How to Write a Hit
In fact, what’s amazing to me is that both the journalists and the bands they cover are so effusive about the continuous stream of bullshit for which they are responsible. The pages are filled with pronouncements about the state and future of popular music and the inherent qualities of various artists and musical styles, both from the musicians who are ostensibly the focus of the articles and the writers whose job it is to fill up about 36 pages’ worth of musical ‘news’ every month. For all involved, the outlook on the world remains as stifling and small-minded as it was when I was reading it avidly.
It’s not that I dislike the music that the NME covers; given a choice of playlists culled from any music magazine, I would probably choose the NME because I know, at least, that its musical tastes are in a constant state of flux, that well-praised bands don’t remain well-praised for very long in the eyes of the British music press, so at least one can always be assured of getting the very latest crap. I think it’s just that my crap-o-meter has gotten more attuned in recent years. I no longer have much patience for bands that promise a stunning new break with every chord that’s been played before their arrival — unless, that is, said band can really, truly deliver such an epochal change. Almost none of them do.
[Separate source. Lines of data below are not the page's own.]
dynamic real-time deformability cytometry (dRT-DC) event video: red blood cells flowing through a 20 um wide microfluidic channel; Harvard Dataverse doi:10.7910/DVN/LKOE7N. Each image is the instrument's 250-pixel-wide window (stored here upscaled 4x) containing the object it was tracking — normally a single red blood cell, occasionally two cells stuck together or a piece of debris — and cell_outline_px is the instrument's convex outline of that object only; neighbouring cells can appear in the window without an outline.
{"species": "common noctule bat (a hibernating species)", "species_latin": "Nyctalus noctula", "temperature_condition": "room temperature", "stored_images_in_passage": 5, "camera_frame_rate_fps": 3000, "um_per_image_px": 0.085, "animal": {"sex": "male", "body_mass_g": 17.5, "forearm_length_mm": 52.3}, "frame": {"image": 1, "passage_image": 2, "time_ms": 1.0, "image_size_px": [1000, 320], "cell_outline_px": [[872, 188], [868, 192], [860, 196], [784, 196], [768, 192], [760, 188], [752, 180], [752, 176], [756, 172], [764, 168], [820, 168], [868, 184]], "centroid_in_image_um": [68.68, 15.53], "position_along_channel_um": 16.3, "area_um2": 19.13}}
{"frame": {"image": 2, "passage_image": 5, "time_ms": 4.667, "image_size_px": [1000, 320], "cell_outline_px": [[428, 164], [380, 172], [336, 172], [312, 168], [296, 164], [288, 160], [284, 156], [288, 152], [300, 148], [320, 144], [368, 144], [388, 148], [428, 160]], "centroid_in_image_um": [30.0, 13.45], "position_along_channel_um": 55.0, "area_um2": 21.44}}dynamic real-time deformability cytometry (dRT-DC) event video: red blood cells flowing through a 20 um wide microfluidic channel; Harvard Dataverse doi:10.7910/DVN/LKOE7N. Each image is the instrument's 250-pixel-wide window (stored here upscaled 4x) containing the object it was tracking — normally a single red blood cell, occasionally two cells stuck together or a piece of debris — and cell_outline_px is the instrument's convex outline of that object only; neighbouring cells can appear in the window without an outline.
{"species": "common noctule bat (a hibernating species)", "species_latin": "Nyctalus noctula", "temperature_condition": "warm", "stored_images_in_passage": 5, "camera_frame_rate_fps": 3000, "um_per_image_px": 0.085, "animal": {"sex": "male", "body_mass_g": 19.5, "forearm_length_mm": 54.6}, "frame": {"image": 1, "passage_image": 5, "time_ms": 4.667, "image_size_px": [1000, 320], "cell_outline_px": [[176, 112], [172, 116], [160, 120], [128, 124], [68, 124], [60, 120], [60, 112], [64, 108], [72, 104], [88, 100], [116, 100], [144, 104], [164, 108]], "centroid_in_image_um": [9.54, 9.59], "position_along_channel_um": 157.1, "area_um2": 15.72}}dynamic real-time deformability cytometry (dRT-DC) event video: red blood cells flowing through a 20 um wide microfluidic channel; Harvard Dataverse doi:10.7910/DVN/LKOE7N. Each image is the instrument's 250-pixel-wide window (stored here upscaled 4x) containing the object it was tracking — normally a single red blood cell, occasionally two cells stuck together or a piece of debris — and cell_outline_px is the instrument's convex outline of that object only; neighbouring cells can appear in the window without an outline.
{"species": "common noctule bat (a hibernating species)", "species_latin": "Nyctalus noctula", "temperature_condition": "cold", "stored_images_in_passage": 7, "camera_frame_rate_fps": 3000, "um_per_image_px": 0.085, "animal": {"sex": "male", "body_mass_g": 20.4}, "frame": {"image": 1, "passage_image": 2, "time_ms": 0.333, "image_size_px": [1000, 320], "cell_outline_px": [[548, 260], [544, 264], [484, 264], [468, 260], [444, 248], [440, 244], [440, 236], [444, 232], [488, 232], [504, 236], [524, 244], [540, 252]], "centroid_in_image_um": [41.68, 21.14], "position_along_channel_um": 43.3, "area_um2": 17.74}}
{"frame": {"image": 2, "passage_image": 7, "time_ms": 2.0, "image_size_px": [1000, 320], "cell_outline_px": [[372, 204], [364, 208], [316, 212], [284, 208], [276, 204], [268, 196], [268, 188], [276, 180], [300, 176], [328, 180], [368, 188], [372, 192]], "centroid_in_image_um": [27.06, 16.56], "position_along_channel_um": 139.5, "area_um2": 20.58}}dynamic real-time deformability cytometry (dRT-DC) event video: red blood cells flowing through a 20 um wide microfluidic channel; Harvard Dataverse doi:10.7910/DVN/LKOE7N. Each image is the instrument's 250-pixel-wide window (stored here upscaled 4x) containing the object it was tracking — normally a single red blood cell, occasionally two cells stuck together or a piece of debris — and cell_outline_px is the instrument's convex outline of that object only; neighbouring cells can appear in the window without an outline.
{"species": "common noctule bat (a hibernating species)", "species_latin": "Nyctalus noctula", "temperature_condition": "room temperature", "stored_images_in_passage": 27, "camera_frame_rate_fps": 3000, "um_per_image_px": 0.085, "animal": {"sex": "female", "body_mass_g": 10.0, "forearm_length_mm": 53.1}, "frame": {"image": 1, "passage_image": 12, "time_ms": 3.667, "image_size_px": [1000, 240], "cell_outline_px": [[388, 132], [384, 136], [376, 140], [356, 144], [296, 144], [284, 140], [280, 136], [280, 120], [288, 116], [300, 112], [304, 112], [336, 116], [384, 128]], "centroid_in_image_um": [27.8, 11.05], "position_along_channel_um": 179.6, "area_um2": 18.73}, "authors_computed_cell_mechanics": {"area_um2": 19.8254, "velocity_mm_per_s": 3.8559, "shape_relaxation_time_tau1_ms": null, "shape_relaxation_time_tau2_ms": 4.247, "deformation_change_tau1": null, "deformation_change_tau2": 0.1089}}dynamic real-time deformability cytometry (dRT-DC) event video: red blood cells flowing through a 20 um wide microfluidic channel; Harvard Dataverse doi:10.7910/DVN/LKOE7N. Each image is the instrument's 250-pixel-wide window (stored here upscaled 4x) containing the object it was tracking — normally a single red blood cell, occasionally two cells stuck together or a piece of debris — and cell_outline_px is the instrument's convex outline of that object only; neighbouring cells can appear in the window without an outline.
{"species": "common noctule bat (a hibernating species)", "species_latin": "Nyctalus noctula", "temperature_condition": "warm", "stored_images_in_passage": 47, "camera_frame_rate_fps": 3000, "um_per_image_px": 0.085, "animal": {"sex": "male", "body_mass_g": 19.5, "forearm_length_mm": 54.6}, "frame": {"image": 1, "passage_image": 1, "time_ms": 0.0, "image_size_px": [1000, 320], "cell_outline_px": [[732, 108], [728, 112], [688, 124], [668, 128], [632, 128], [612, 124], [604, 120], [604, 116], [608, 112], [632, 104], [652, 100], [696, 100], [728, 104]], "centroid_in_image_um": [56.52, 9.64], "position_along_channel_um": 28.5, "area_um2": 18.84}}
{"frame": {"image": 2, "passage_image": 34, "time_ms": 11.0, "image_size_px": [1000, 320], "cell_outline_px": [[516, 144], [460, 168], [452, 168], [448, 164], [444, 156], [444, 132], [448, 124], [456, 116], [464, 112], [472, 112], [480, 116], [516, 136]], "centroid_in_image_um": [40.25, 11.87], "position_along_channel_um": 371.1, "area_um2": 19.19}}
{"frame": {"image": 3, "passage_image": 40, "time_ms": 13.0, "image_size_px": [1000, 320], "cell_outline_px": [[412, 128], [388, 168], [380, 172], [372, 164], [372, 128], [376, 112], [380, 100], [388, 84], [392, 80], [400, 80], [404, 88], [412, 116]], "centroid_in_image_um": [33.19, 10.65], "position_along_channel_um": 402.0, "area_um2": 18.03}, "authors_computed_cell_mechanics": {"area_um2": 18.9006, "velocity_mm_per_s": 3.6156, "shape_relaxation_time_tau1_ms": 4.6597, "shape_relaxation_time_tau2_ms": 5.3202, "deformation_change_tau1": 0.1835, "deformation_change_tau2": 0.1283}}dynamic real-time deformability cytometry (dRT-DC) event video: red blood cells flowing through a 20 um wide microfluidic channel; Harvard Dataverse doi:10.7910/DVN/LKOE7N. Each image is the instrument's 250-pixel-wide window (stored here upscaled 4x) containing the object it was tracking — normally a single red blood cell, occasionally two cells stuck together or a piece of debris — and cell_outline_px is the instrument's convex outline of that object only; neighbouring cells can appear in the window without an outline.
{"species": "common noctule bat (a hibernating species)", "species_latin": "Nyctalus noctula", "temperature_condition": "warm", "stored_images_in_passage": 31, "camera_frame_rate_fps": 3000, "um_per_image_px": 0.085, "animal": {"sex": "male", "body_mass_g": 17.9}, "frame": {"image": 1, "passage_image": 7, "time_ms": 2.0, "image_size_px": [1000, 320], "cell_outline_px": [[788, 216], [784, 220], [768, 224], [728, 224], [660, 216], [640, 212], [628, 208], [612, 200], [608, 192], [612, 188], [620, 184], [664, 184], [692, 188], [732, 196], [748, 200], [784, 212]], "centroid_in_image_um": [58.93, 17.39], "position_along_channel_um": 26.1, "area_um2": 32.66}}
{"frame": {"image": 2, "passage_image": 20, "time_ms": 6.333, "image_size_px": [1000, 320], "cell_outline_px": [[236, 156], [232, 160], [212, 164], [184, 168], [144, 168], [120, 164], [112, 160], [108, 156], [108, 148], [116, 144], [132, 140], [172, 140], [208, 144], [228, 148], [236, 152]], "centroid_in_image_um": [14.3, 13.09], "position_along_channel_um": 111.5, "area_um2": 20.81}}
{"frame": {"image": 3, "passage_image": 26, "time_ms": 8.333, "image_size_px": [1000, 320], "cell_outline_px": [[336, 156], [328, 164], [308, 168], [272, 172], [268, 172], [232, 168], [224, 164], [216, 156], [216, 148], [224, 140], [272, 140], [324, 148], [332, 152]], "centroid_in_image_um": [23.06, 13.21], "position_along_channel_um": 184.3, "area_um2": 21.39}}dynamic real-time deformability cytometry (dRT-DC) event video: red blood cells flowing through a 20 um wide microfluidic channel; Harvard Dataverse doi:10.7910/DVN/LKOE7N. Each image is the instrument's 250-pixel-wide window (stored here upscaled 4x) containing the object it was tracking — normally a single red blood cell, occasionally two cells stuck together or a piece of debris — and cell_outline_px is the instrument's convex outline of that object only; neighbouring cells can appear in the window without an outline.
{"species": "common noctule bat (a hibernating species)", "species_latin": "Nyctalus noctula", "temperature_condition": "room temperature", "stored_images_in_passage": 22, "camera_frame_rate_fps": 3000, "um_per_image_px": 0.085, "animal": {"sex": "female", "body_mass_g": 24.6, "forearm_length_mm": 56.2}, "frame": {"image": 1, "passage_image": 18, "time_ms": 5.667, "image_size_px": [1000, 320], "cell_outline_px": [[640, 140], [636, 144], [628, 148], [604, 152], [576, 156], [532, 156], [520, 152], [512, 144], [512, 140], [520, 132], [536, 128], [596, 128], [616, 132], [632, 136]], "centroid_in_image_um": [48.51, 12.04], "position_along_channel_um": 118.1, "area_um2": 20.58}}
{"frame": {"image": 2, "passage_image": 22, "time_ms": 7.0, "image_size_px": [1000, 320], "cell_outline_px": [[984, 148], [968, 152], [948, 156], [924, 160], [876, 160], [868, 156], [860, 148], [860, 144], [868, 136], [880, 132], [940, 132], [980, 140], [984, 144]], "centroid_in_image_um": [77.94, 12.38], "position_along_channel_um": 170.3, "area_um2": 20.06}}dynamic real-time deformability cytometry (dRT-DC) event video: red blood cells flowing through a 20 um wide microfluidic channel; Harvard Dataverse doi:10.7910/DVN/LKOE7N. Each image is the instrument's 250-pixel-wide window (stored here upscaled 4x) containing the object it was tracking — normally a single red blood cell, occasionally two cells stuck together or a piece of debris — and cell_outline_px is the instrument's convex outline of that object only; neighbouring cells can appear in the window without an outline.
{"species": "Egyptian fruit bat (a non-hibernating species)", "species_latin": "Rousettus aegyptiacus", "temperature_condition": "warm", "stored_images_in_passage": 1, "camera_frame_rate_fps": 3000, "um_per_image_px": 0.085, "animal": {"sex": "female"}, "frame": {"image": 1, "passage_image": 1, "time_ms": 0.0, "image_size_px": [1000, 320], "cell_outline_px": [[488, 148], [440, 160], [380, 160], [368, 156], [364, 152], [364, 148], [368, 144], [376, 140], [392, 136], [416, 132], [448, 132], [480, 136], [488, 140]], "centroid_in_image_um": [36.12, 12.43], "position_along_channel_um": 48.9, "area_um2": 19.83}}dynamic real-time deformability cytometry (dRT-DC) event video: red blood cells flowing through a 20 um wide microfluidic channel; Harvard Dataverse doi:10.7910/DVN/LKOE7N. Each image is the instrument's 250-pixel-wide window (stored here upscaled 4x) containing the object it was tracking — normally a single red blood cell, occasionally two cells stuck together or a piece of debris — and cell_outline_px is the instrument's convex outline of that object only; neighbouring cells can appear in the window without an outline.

Out with the Old, in with the Old
Which is the case with the hotly tipped Franz Ferdinand, who are the cover stars of this week’s NME, thanks to the fact that a plurality of British music journalists have designated them as the next big thing. In their numerous mentions in the magazine, there is the suggestion that this new Scottish guitar band somehow represents a new, more substantive answer to the designer-label bohemianism of New York’s own The Strokes. Now, I have only a mild respect for the The Strokes, so I have no real interest in defending their virtues, but aside from a few very promising singles, I see no hint that Franz Ferdinand offer anything significantly better or different. To me, the quintet have taken a little bit of that Strokes sound, mixed it in with a little bit of Mark E. Smith’s The Fall and delivered it in as German a fashion as they can manage. It’s innocuous but also remarkably unremarkable. I don’t buy it for a second.